- PROBLEM REQUIREMENTS:
Transcribe exactly the span of lines that begins the records and ends with the line holding "the wooden post at [417,221] 3.47", both boundary lines included.

(Beginning of SOURCE INFORMATION)

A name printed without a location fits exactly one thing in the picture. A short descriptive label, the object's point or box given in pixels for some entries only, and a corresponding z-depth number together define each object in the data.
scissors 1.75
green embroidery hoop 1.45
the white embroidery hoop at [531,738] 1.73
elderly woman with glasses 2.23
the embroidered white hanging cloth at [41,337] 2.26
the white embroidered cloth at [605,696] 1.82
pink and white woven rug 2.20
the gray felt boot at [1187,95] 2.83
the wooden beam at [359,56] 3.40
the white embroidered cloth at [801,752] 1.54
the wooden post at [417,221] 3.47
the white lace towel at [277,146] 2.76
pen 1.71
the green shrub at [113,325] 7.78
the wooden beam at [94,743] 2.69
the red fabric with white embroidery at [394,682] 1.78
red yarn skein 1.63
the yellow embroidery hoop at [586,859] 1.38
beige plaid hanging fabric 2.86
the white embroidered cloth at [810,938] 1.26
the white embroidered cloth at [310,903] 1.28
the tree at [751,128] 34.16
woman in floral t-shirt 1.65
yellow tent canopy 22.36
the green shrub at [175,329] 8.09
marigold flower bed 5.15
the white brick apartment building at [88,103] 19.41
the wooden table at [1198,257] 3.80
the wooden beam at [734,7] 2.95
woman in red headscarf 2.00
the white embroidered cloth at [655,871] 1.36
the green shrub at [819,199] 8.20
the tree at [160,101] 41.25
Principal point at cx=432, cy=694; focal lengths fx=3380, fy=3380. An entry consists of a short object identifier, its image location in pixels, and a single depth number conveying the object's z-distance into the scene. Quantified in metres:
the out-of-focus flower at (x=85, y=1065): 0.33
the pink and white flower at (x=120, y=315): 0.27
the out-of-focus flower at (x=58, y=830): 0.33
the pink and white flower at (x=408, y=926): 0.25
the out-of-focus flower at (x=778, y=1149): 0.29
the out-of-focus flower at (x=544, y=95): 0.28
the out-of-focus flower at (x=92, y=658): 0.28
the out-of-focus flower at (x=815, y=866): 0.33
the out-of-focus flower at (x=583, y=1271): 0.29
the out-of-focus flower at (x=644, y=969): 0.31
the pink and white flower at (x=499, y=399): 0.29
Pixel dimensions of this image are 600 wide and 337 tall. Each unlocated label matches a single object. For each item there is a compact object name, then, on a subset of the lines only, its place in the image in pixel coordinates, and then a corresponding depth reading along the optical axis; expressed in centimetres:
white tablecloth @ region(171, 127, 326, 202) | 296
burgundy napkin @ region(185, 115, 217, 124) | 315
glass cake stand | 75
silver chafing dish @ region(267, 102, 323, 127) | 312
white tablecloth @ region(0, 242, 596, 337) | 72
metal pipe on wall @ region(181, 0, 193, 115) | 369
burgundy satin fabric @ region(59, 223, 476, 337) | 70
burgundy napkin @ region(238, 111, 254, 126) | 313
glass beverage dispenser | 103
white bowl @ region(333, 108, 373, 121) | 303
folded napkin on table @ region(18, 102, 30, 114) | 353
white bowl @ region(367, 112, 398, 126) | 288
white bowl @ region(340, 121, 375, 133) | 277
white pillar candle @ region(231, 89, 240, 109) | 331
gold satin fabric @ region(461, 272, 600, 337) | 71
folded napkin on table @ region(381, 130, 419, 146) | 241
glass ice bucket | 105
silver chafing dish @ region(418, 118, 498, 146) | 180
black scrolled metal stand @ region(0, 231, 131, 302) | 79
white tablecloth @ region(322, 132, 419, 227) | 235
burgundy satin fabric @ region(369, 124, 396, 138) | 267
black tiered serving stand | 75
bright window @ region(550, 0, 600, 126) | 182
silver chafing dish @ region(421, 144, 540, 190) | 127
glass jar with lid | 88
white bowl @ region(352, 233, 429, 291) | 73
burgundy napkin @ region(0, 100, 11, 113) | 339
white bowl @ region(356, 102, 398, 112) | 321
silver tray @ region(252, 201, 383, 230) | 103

(End of SOURCE INFORMATION)

- RESPONSE BELOW:
A name printed without a location fits exactly one thing in the picture. A short descriptive label, the object's point or box given in pixels for some entries only, and a corresponding z-depth number together define each object in the data.
scissors 1.75
green embroidery hoop 1.45
the white embroidery hoop at [531,738] 1.73
elderly woman with glasses 2.23
the embroidered white hanging cloth at [41,337] 2.26
the white embroidered cloth at [605,696] 1.82
pink and white woven rug 2.20
the gray felt boot at [1187,95] 2.83
the wooden beam at [359,56] 3.40
the white embroidered cloth at [801,752] 1.54
the wooden post at [417,221] 3.47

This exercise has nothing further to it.